Work to complete:
Copy out the lines below, substituting "place" for every "locality" and keeping everything else identical.

Data records
* BEGIN *

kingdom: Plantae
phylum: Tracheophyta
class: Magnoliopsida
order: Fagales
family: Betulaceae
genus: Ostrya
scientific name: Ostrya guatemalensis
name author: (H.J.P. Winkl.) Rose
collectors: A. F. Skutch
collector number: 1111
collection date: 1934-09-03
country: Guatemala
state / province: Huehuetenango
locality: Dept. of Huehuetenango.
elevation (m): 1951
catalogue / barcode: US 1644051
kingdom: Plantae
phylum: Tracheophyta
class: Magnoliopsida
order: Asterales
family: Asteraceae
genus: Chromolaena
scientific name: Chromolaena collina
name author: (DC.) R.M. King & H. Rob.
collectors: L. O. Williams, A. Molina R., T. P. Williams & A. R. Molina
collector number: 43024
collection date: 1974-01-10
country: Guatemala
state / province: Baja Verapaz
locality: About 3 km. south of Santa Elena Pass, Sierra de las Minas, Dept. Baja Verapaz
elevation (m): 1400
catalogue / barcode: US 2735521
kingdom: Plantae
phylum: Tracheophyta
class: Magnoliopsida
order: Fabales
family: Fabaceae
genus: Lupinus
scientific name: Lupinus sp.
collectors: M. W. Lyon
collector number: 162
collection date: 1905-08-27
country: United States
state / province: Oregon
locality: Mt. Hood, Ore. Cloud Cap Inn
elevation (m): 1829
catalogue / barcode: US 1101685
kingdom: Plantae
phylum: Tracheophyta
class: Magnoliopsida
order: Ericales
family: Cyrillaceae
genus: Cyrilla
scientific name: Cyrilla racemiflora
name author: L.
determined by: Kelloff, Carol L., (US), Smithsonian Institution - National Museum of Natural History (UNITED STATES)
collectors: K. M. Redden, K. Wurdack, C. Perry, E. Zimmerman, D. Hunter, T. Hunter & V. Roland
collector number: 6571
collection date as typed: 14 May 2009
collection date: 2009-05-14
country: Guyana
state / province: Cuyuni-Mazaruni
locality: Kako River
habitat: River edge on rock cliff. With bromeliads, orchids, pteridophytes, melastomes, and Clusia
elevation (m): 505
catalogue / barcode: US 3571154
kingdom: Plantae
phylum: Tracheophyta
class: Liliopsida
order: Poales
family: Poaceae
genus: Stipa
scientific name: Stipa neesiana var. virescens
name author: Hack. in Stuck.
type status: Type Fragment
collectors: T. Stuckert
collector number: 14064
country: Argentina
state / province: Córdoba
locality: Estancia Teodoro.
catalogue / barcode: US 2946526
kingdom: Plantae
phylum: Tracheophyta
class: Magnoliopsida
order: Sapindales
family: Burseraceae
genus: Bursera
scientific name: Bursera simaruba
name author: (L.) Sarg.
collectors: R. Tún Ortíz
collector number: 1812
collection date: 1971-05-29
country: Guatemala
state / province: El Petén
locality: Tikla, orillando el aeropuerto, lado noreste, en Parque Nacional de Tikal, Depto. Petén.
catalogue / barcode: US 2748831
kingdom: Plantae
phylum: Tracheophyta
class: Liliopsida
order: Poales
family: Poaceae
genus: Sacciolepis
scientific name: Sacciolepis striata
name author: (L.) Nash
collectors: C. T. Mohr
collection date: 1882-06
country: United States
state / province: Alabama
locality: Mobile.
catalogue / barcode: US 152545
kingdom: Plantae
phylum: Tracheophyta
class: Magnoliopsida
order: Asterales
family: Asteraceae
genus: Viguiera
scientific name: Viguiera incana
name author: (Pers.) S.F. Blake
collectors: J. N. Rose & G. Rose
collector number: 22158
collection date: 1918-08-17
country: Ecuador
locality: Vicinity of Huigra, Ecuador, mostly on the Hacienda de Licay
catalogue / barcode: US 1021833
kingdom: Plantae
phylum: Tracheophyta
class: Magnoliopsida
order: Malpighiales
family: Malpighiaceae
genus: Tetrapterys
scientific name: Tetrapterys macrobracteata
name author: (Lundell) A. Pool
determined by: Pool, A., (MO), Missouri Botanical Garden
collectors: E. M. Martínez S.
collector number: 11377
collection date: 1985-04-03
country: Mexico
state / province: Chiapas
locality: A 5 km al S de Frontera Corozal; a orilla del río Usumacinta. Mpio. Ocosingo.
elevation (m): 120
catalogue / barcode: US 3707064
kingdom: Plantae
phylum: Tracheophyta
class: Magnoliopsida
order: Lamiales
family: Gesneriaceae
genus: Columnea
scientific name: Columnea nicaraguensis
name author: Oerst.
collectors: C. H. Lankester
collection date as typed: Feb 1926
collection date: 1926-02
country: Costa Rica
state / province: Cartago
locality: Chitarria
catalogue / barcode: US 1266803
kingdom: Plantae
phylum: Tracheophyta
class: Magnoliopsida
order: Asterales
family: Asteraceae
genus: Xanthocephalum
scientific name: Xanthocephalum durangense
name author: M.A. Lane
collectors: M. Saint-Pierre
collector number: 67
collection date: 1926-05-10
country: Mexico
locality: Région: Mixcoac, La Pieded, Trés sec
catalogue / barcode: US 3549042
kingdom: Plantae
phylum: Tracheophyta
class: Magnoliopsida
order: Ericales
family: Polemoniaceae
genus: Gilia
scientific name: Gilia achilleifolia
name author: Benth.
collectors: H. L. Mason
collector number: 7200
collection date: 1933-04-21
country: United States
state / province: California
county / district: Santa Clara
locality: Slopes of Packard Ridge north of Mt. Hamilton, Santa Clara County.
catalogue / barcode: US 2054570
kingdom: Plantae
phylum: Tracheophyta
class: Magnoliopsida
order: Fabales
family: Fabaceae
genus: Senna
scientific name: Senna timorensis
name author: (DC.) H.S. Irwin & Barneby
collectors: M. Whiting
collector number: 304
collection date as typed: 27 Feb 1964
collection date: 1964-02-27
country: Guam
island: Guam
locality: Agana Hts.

* END *

Output of the exercise:
kingdom: Plantae
phylum: Tracheophyta
class: Magnoliopsida
order: Fagales
family: Betulaceae
genus: Ostrya
scientific name: Ostrya guatemalensis
name author: (H.J.P. Winkl.) Rose
collectors: A. F. Skutch
collector number: 1111
collection date: 1934-09-03
country: Guatemala
state / province: Huehuetenango
place: Dept. of Huehuetenango.
elevation (m): 1951
catalogue / barcode: US 1644051
kingdom: Plantae
phylum: Tracheophyta
class: Magnoliopsida
order: Asterales
family: Asteraceae
genus: Chromolaena
scientific name: Chromolaena collina
name author: (DC.) R.M. King & H. Rob.
collectors: L. O. Williams, A. Molina R., T. P. Williams & A. R. Molina
collector number: 43024
collection date: 1974-01-10
country: Guatemala
state / province: Baja Verapaz
place: About 3 km. south of Santa Elena Pass, Sierra de las Minas, Dept. Baja Verapaz
elevation (m): 1400
catalogue / barcode: US 2735521
kingdom: Plantae
phylum: Tracheophyta
class: Magnoliopsida
order: Fabales
family: Fabaceae
genus: Lupinus
scientific name: Lupinus sp.
collectors: M. W. Lyon
collector number: 162
collection date: 1905-08-27
country: United States
state / province: Oregon
place: Mt. Hood, Ore. Cloud Cap Inn
elevation (m): 1829
catalogue / barcode: US 1101685
kingdom: Plantae
phylum: Tracheophyta
class: Magnoliopsida
order: Ericales
family: Cyrillaceae
genus: Cyrilla
scientific name: Cyrilla racemiflora
name author: L.
determined by: Kelloff, Carol L., (US), Smithsonian Institution - National Museum of Natural History (UNITED STATES)
collectors: K. M. Redden, K. Wurdack, C. Perry, E. Zimmerman, D. Hunter, T. Hunter & V. Roland
collector number: 6571
collection date as typed: 14 May 2009
collection date: 2009-05-14
country: Guyana
state / province: Cuyuni-Mazaruni
place: Kako River
habitat: River edge on rock cliff. With bromeliads, orchids, pteridophytes, melastomes, and Clusia
elevation (m): 505
catalogue / barcode: US 3571154
kingdom: Plantae
phylum: Tracheophyta
class: Liliopsida
order: Poales
family: Poaceae
genus: Stipa
scientific name: Stipa neesiana var. virescens
name author: Hack. in Stuck.
type status: Type Fragment
collectors: T. Stuckert
collector number: 14064
country: Argentina
state / province: Córdoba
place: Estancia Teodoro.
catalogue / barcode: US 2946526
kingdom: Plantae
phylum: Tracheophyta
class: Magnoliopsida
order: Sapindales
family: Burseraceae
genus: Bursera
scientific name: Bursera simaruba
name author: (L.) Sarg.
collectors: R. Tún Ortíz
collector number: 1812
collection date: 1971-05-29
country: Guatemala
state / province: El Petén
place: Tikla, orillando el aeropuerto, lado noreste, en Parque Nacional de Tikal, Depto. Petén.
catalogue / barcode: US 2748831
kingdom: Plantae
phylum: Tracheophyta
class: Liliopsida
order: Poales
family: Poaceae
genus: Sacciolepis
scientific name: Sacciolepis striata
name author: (L.) Nash
collectors: C. T. Mohr
collection date: 1882-06
country: United States
state / province: Alabama
place: Mobile.
catalogue / barcode: US 152545
kingdom: Plantae
phylum: Tracheophyta
class: Magnoliopsida
order: Asterales
family: Asteraceae
genus: Viguiera
scientific name: Viguiera incana
name author: (Pers.) S.F. Blake
collectors: J. N. Rose & G. Rose
collector number: 22158
collection date: 1918-08-17
country: Ecuador
place: Vicinity of Huigra, Ecuador, mostly on the Hacienda de Licay
catalogue / barcode: US 1021833
kingdom: Plantae
phylum: Tracheophyta
class: Magnoliopsida
order: Malpighiales
family: Malpighiaceae
genus: Tetrapterys
scientific name: Tetrapterys macrobracteata
name author: (Lundell) A. Pool
determined by: Pool, A., (MO), Missouri Botanical Garden
collectors: E. M. Martínez S.
collector number: 11377
collection date: 1985-04-03
country: Mexico
state / province: Chiapas
place: A 5 km al S de Frontera Corozal; a orilla del río Usumacinta. Mpio. Ocosingo.
elevation (m): 120
catalogue / barcode: US 3707064
kingdom: Plantae
phylum: Tracheophyta
class: Magnoliopsida
order: Lamiales
family: Gesneriaceae
genus: Columnea
scientific name: Columnea nicaraguensis
name author: Oerst.
collectors: C. H. Lankester
collection date as typed: Feb 1926
collection date: 1926-02
country: Costa Rica
state / province: Cartago
place: Chitarria
catalogue / barcode: US 1266803
kingdom: Plantae
phylum: Tracheophyta
class: Magnoliopsida
order: Asterales
family: Asteraceae
genus: Xanthocephalum
scientific name: Xanthocephalum durangense
name author: M.A. Lane
collectors: M. Saint-Pierre
collector number: 67
collection date: 1926-05-10
country: Mexico
place: Région: Mixcoac, La Pieded, Trés sec
catalogue / barcode: US 3549042
kingdom: Plantae
phylum: Tracheophyta
class: Magnoliopsida
order: Ericales
family: Polemoniaceae
genus: Gilia
scientific name: Gilia achilleifolia
name author: Benth.
collectors: H. L. Mason
collector number: 7200
collection date: 1933-04-21
country: United States
state / province: California
county / district: Santa Clara
place: Slopes of Packard Ridge north of Mt. Hamilton, Santa Clara County.
catalogue / barcode: US 2054570
kingdom: Plantae
phylum: Tracheophyta
class: Magnoliopsida
order: Fabales
family: Fabaceae
genus: Senna
scientific name: Senna timorensis
name author: (DC.) H.S. Irwin & Barneby
collectors: M. Whiting
collector number: 304
collection date as typed: 27 Feb 1964
collection date: 1964-02-27
country: Guam
island: Guam
place: Agana Hts.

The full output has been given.